Ensign Energy Services reports Q1 loss, revenue down 11% from year ago

Ensign Energy Services reports Q1 loss, revenue down 11% from year ago

Ensign Energy Services, a leading provider of oilfield services, has reported a loss in revenue for the first quarter of 2021. The company’s revenue was down 11% from the same period last year.

According to Ensign Energy Services, the decrease in revenue is primarily due to the ongoing impact of the COVID-19 pandemic on the oil and gas industry. The company also cited reduced drilling activity and lower demand for its services as contributing factors to the decline in revenue.

Despite the decrease in revenue, Ensign Energy Services remains optimistic about the future. The company’s President and CEO, Bob Geddes, stated that they are seeing signs of recovery in the industry and are confident in their ability to navigate through these challenging times.

In addition to the decrease in revenue, Ensign Energy Services also reported a net loss of $43.8 million for the first quarter of 2021. This is a significant decrease from the net loss of $22.5 million reported in the same period last year.

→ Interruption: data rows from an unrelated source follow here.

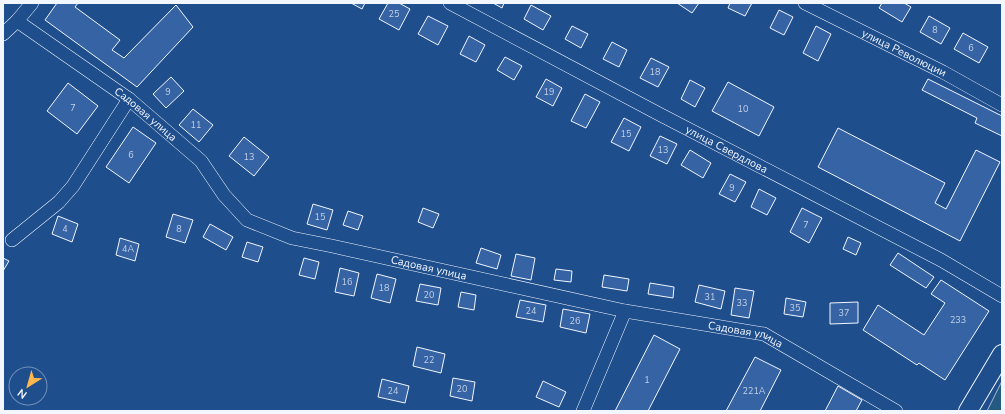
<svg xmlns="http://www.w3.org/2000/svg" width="1005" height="414" font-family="'Nunito Sans',sans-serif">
	<rect width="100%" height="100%" fill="#1f4e8c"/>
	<!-- green -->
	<polygon fill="#245a82" stroke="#a8bbd7" points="1002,381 1002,411 987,411"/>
	<!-- building -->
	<g fill="#3563a3" stroke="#f2f6ff">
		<polygon points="57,3 78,3 75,7 120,40 112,50 124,58 176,5 193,27 137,87 45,20"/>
		<polygon points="351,3 365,3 362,9"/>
		<polygon points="388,3 399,3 410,9 399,30 379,19"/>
		<polygon points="493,3 504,3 502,8"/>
		<polygon points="677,3 699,3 692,13"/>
		<polygon points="730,3 752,3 745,16 728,8"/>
		<polygon points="882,3 904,3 911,7 902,22 879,8"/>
		<polygon points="531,5 551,16 543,30 524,19"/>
		<polygon points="779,10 793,17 784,35 770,28"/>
		<polygon points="428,16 448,26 438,45 418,34"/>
		<polygon points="929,16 950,28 941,44 920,32"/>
		<polygon points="572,26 588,34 581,48 565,39"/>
		<polygon points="816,26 831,34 818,61 803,53"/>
		<polygon points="963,33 988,47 979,63 954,49"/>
		<polygon points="469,36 485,45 476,62 460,54"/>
		<polygon points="612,42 627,50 619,67 603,59"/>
		<polygon points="505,57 522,66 514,80 497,70"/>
		<polygon points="651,58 669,67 658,87 640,78"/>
		<polygon points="171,77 184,91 166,108 153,94"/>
		<polygon points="546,79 562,88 553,106 536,97"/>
		<polygon points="928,79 1002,116 1002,136 975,123 977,118 922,90"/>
		<polygon points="690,80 705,88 695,107 681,99"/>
		<polygon points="728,82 774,107 759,136 712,111"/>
		<polygon points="68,83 98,106 77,134 47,111"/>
		<polygon points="585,94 600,102 586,128 571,121"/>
		<polygon points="193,109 213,125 199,142 179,125"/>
		<polygon points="624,118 641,127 629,151 611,142"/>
		<polygon points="133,127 156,143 129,183 106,167"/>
		<polygon points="838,128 945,183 935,203 946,209 976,150 1000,162 960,241 818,167"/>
		<polygon points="660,136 677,144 667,164 650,156"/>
		<polygon points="244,137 269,157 254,176 229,156"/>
		<polygon points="690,150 711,163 703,178 681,165"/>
		<polygon points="730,174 746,182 735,202 719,194"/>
		<polygon points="759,189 776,198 767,215 751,207"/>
		<polygon points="313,204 333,210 327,230 307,224"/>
		<polygon points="423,208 439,214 433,228 418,222"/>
		<polygon points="802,208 822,218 809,243 790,232"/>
		<polygon points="348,211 363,216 358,230 343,225"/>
		<polygon points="173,214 193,220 185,243 166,237"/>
		<polygon points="58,216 78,224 72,242 52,234"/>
		<polygon points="210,224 233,237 226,250 203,237"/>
		<polygon points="848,237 861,243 856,255 843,249"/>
		<polygon points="120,238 139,244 135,261 116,255"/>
		<polygon points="247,242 263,247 258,262 242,257"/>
		<polygon points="481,248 501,255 497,269 476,263"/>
		<polygon points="898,253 934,277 926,288 890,265"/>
		<polygon points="516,254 535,258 531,280 511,276"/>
		<polygon points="3,258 9,261 3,271"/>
		<polygon points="304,258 319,262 315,279 299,275"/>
		<polygon points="340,268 359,273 354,296 335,292"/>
		<polygon points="556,269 572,271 571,282 554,280"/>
		<polygon points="377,274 396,279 390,303 371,298"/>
		<polygon points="604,275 629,279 627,291 602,287"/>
		<polygon points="941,280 989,311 945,380 919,363 917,365 863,330 878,305 924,335 945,303 931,294"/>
		<polygon points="650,283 674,287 673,298 648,294"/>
		<polygon points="420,284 441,288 438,305 416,301"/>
		<polygon points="699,285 725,291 721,309 695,302"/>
		<polygon points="735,288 754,291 749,318 731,315"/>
		<polygon points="461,292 476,295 474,310 458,307"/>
		<polygon points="786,298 806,302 803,317 784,314"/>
		<polygon points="520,300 546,305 543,322 516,317"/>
		<polygon points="858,302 858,323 830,324 830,303"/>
		<polygon points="563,309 590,314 586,333 560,327"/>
		<polygon points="654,335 680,349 648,411 615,411"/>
		<polygon points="417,347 445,354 441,373 413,366"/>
		<polygon points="755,357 781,370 760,411 726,411"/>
		<polygon points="453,378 475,382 472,401 450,396"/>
		<polygon points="382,379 409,386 405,403 378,397"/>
		<polygon points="543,381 566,392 559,407 536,397"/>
		<polygon points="838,386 862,400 856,411 825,411"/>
	</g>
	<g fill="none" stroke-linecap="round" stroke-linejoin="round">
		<!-- street casing -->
		<g stroke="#f2f6ff" stroke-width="14">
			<g id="street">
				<path id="s1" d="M450,3l211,112 280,145 61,36"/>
				<path id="s2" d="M805,3l138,69 59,33"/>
				<path id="s3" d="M17,21l112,78 72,62 23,34 23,25 45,18 40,8 293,65 139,23 132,77"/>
				<polyline points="3,34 17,21 32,3"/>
				<polyline points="12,240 59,202 73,186 129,99"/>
				<polyline points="583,411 625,311"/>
			</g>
		</g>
		<!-- secondary casing -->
		<g stroke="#f2f6ff" stroke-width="20">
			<polyline id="secondary" points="968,411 1002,354"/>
		</g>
		<!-- street -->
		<use href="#street" stroke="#1f4e8c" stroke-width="13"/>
		<!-- secondary -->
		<use href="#secondary" stroke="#1f4e8c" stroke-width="18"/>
	</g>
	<g text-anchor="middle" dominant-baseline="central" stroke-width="3" stroke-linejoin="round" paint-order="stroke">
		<!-- number labels -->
		<g font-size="9" fill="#c3d1e8">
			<text x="394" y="14">25</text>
			<text x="935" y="30">8</text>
			<text x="971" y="48">6</text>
			<text x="655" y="72">18</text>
			<text x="168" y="92">9</text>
			<text x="549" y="92">19</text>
			<text x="73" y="108">7</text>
			<text x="743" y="109">10</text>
			<text x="196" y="125">11</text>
			<text x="626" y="134">15</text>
			<text x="663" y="150">13</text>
			<text x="131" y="155">6</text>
			<text x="249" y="157">13</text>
			<text x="732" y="188">9</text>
			<text x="320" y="217">15</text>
			<text x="806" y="225">7</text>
			<text x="65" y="229">4</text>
			<text x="179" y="229">8</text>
			<text x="128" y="249">4А</text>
			<text x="347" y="282">16</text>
			<text x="384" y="288">18</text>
			<text x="429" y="295">20</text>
			<text x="710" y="297">31</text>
			<text x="742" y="303">33</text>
			<text x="795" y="308">35</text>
			<text x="531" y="311">24</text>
			<text x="844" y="313">37</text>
			<text x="958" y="320">233</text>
			<text x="575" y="321">26</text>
			<text x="429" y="360">22</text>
			<text x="647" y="380">1</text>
			<text x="462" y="389">20</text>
			<text x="393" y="391">24</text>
			<text x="754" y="391">221А</text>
		</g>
		<!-- street labels -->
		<g font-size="11" fill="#f2f6ff" stroke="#1f4e8c">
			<text stroke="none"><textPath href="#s2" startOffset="111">улица Революции</textPath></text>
			<text stroke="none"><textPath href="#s3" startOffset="159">Садовая улица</textPath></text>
			<text stroke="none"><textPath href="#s1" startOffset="313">улица Свердлова</textPath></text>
			<text stroke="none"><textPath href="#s3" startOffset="495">Садовая улица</textPath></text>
			<text stroke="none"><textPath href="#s3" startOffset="819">Садовая улица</textPath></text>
		</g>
	</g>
	<!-- border -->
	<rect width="1005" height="414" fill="none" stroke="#f2f6ff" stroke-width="8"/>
	<!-- north arrow -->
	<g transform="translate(28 386) rotate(217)"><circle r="19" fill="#1f4e8c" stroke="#7391ba"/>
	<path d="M0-3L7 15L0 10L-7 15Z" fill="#ffb74d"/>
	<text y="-6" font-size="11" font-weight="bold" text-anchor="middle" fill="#f2f6ff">N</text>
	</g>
</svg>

Despite the challenges faced by the company, Ensign Energy Services remains committed to its long-term strategy and is focused on improving its financial performance. The company is actively pursuing cost-saving initiatives and exploring new opportunities to diversify its business.

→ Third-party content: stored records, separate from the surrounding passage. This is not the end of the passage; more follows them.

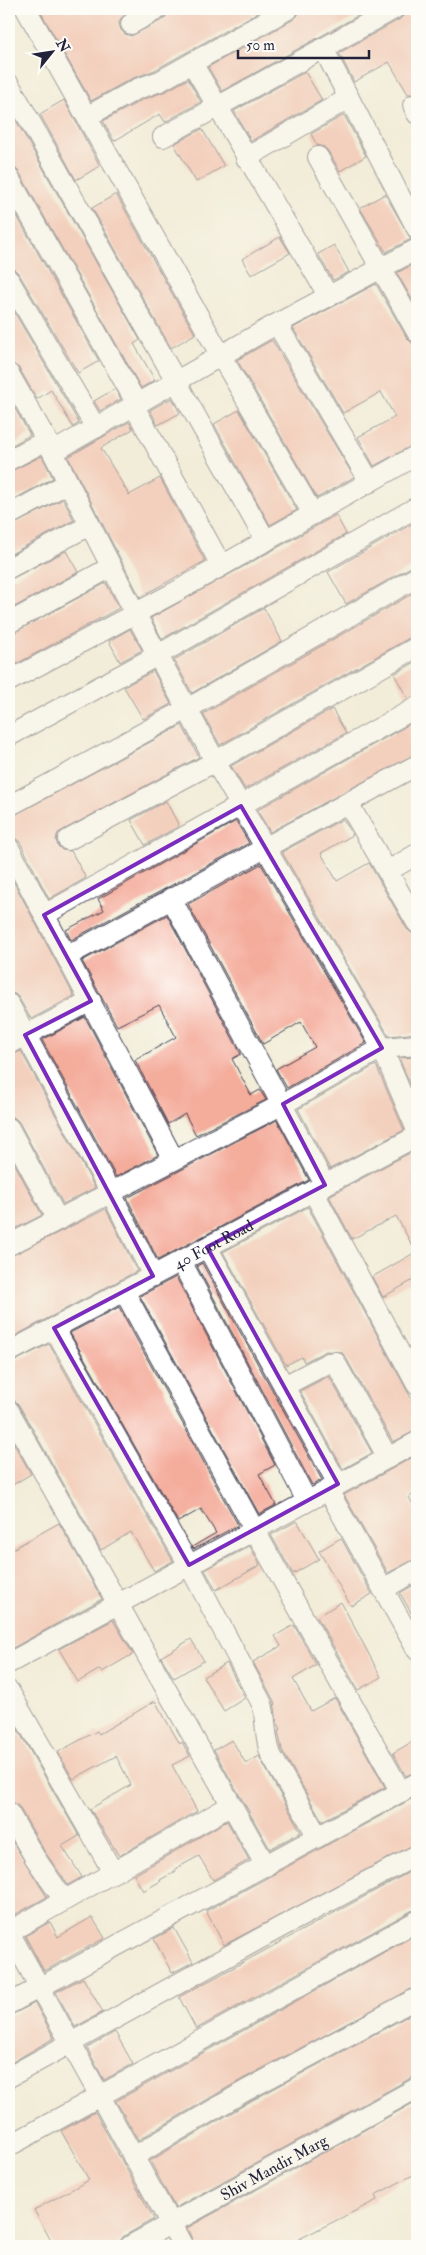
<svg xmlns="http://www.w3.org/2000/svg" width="426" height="2255" viewBox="0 0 426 2255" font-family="'IM FELL Double Pica',serif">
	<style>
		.building { fill: #f4ac9b }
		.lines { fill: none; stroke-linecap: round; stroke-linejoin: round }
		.minor-casing { stroke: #414053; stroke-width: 22 }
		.minor { stroke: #fff; stroke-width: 20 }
		.marked { fill: none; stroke: #7b2cbf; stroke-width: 4; stroke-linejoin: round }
		.labels { text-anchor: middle; stroke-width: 5; stroke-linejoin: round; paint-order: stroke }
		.street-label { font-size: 16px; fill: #22223b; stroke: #fdfcf7 }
	</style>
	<rect width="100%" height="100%" fill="#fdfcf7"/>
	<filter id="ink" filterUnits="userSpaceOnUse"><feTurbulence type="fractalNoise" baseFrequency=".02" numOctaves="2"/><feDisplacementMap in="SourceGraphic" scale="10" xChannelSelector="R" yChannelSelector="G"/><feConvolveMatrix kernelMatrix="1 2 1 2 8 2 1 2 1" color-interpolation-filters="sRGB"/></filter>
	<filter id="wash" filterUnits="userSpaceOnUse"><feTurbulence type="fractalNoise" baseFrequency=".0096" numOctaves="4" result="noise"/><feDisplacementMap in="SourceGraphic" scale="20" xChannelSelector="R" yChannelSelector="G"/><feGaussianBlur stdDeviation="1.12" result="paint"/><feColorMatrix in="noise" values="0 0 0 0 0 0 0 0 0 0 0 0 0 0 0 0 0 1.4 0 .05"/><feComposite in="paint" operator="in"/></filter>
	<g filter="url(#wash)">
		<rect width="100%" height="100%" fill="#f2edd8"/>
		<g id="blocks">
			<path class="building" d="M39,9H134L121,18L119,23L121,30L125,34L131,36L164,19L169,12L175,9H264L155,70L131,79L91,101Z
				M300,9H370L222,91L208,67L294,19L298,15Z
				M406,9H417V94H408L389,62L354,82L339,53L400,19L404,15Z
				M305,72L322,100L251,141L234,111Z
				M188,79L201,102L165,122L160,114L114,141L103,121L142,100L166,91Z
				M64,100L100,166L76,180L40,114Z
				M9,108L140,340L134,344L155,380L141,388L19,172L15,168L9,166Z
				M344,115L366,156L340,171L328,151L324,147L317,145L311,134Z
				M202,129L224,166L196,182L174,144Z
				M116,194L195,334L171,348L92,208Z
				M385,194L411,239L386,252L360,208Z
				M9,202L99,361L78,373L19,274L14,269L9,268Z
				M280,237L290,253L251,275L242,259Z
				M334,245L349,272L333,280L318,254Z
				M417,262V308L397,273Z
				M376,284L407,338L411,342L417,344V443L374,466L358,437L395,417L381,392L343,413L293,328Z
				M9,303L79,423L73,427L51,390L37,399L19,368L9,362Z
				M272,340L354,477L317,498L237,360Z
				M115,389L121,399L100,411L94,401Z
				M9,398L30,435L9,447Z
				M172,398L180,413L158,425L150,410Z
				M239,410L297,510L270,525L214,424Z
				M129,422L133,429L101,448L129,495L160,478L205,561L140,597L68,457Z
				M42,456L53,478L9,502V472Z
				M63,499L74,520L9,555V527Z
				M336,515L346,534L162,639L151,618Z
				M417,521V565L411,567L346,604L328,572Z
				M66,551L78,572L9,610V580Z
				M106,583L119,608L9,668V635Z
				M417,591V635L411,637L220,745L203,714Z
				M264,608L282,641L192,693L174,660Z
				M130,629L142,650L120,662L109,641Z
				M417,661V695L408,699L394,674Z
				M153,671L171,704L143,719L124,687Z
				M332,709L346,733L245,789L231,766Z
				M417,720V753L270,832L257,810Z
				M182,725L199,757L58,833L56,840L58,846L62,850L71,851L86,878L49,899L20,842L15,838L9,836V818Z
				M166,801L179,826L145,845L131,820Z
				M343,819L353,835L321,853L337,881L369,863L407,929L413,934L417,942V1033L389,1036L282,852Z
				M236,821L249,843L71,940L66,930L104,910L98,899Z
				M261,864L366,1043L287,1088L276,1069L315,1047L301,1022L263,1044L188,904Z
				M9,873L74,996L31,1019L19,998L15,994L9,992Z
				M167,915L241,1054L232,1059L251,1095L260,1090L266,1100L196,1135L185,1114L168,1124L135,1060L176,1037L159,1005L117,1026L82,961Z
				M85,1017L158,1155L116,1177L42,1040Z
				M21,1051L95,1188L63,1204L19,1122L15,1118L9,1116V1056Z
				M417,1057V1100L399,1058Z
				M376,1065L404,1130L330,1169L298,1109Z
				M277,1120L309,1180L158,1260L127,1198Z
				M417,1149V1278L383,1297L372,1277L416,1252L396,1216L352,1239L329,1196Z
				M9,1153L42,1215L9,1232Z
				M308,1207L417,1409V1430L393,1442L345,1356L341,1352L326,1351L304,1362L302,1357L286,1365L223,1252Z
				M106,1209L137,1271L9,1339V1257Z
				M202,1263L322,1480L312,1485L197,1266Z
				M176,1277L275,1465L259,1474L276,1505L259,1514L140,1296Z
				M119,1307L238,1525L194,1549L192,1547L216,1533L201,1509L178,1522L70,1333Z
				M49,1344L173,1561L154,1571L131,1532L101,1550L19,1405L15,1401L9,1399V1364Z
				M329,1376L372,1453L343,1469L300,1391Z
				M9,1435L31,1474L9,1487Z
				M417,1455V1492L409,1497L417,1512V1558L388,1573L344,1495Z
				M297,1521L319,1559L293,1574L271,1535Z
				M59,1523L102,1599L9,1650V1551Z
				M341,1538L372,1594L351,1606L319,1551Z
				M250,1546L260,1565L216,1590L205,1570Z
				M417,1583V1623L400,1593Z
				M341,1602L381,1677L358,1690L317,1617Z
				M113,1620L133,1654L102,1672L100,1669L78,1682L59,1649Z
				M294,1625L316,1665L293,1679L311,1711L335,1698L385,1787L322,1821L282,1750L278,1731L281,1729L277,1722L274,1701L253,1662L281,1646L275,1636Z
				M191,1639L204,1661L174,1678L161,1657Z
				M227,1663L245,1698L224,1711L203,1677Z
				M155,1701L180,1744L182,1742L190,1756L172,1765L197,1811L119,1856L90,1809L131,1785L116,1756L73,1779L58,1752L97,1731L99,1734Z
				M9,1714L79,1836L62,1846L82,1877L68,1885L45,1852L19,1807L14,1803L9,1801Z
				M417,1739V1771L406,1776L393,1753Z
				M232,1740L246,1764L259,1756L301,1832L270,1849L214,1750Z
				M417,1796V1843L224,1945L206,1911Z
				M227,1821L249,1860L213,1880L199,1856L175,1869L176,1871L160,1880L161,1881L143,1891L134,1875Z
				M9,1836L47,1897L9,1918Z
				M417,1868V1909L411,1911L196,2029L179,1997Z
				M92,1917L105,1938L44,1971L25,1936L50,1922L58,1937Z
				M174,1928L193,1962L172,1973L154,1939Z
				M417,1934V1986L239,2081L138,2140L116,2101Z
				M83,1978L103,2012L75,2027L56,1992Z
				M35,2003L54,2038L9,2064V2016Z
				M417,2011V2076L411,2078L175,2208L150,2161L251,2101Z
				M115,2032L133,2064L104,2080L87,2048Z
				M417,2101V2173L375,2195L377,2200L285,2246H195L187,2228Z
				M95,2112L154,2219L124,2236L116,2246H54L34,2210L89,2180L61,2131Z"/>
		</g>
	</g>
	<g filter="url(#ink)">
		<use href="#blocks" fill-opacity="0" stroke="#414053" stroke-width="1"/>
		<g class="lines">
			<g class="minor-casing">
				<g id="minor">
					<path d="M26,9L221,356L313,514"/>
					<path d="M131,24L158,9"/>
					<path d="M323,48L417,229"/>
					<path d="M192,63L329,297"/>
					<path d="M9,84L266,541"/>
					<path d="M413,105L417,114"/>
					<path d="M88,116L137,89L160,81L288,9"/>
					<path d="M163,137L394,9"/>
					<path d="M318,157L417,332"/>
					<path d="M246,158L349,98"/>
					<path d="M9,178L137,404"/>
					<path d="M9,280L96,428"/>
					<path d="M277,324L370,482"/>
					<path d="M9,374L47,441L135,613L220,770L368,1023L382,1048L417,1130"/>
					<path d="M134,406L221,565"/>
					<path d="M53,452L269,328L417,249"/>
					<path d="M9,460L47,440"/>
					<path d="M9,515L68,483"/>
					<path d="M9,568L90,525"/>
					<path d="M9,623L111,567"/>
					<path d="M9,681L179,590L417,455"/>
					<path d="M9,736L158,655L417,507"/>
					<path d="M348,803L417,923"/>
					<path d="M9,806L187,709L417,577"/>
					<path d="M68,840L216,761L417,647"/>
					<path d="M9,848L174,1160"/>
					<path d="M388,871L417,854"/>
					<path d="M171,898L325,1185"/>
					<path d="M44,915L417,707"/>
					<path d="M67,956L417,765"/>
					<path d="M9,1004L111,1193L153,1276"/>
					<path d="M9,1044L91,1001"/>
					<path d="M9,1128L58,1220"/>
					<path d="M313,1191L417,1385"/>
					<path d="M9,1245L283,1104L382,1048L417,1045"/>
					<path d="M207,1247L338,1484"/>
					<path d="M181,1261L307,1501"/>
					<path d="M124,1291L254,1529L401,1792"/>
					<path d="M54,1328L189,1565L262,1704C267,1722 264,1736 271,1755L318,1837"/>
					<path id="s1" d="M9,1352L417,1136"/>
					<path d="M284,1386L328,1363L335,1362L388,1458"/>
					<path d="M9,1411L266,1866"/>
					<path d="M328,1490L417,1650"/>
					<path d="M383,1589L417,1570"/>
					<path d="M9,1663L417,1442"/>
					<path d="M9,1691L113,1872"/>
					<path d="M9,1813L35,1858L64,1900"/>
					<path d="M9,1932L183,2246"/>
					<path d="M9,1932L230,1806"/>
					<path d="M9,2004L417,1783"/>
					<path d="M9,2077L279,1928L417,1855"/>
					<path d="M9,2146L417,1921"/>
					<path d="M133,2157L245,2091L417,1998"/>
					<path id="s2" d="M130,2246L417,2088"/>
				</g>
			</g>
			<use href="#minor" class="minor"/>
		</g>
	</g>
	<path d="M0 0H426V2255H0ZM241,806L382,1048L283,1104L325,1185L207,1247L338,1484L189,1565L54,1328L153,1276L25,1035L91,1001L44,915Z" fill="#f2edd8" fill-opacity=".55" fill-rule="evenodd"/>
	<path class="marked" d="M241,806L382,1048L283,1104L325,1185L207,1247L338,1484L189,1565L54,1328L153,1276L25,1035L91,1001L44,915Z"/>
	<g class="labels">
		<g class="street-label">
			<text dy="6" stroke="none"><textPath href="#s1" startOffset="231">40 Foot Road</textPath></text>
			<text dy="6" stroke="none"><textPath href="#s2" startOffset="164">Shiv Mandir Marg</textPath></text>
		</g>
	</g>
	<rect width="426" height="2255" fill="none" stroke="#fdfcf7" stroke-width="30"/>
	<g transform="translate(52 52) rotate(60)" stroke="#fdfcf7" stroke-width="4" paint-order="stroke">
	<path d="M0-4L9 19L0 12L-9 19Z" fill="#22223b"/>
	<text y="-8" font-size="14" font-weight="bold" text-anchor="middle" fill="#22223b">N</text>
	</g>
	<path d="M238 50v8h131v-8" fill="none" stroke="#22223b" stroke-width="2.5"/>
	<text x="246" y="50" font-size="15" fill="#22223b" stroke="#fdfcf7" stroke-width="4" paint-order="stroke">50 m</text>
</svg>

Ensign Energy Services is a global company with operations in Canada, the United States, and internationally. The company provides a wide range of services to the oil and gas industry, including drilling, well servicing, and oilfield rentals.

In conclusion, Ensign Energy Services has reported a decrease in revenue and a net loss for the first quarter of 2021. However, the company remains optimistic about the future and is taking steps to improve its financial performance. As the oil and gas industry continues to recover, Ensign Energy Services is well-positioned to capitalize on new opportunities and drive growth.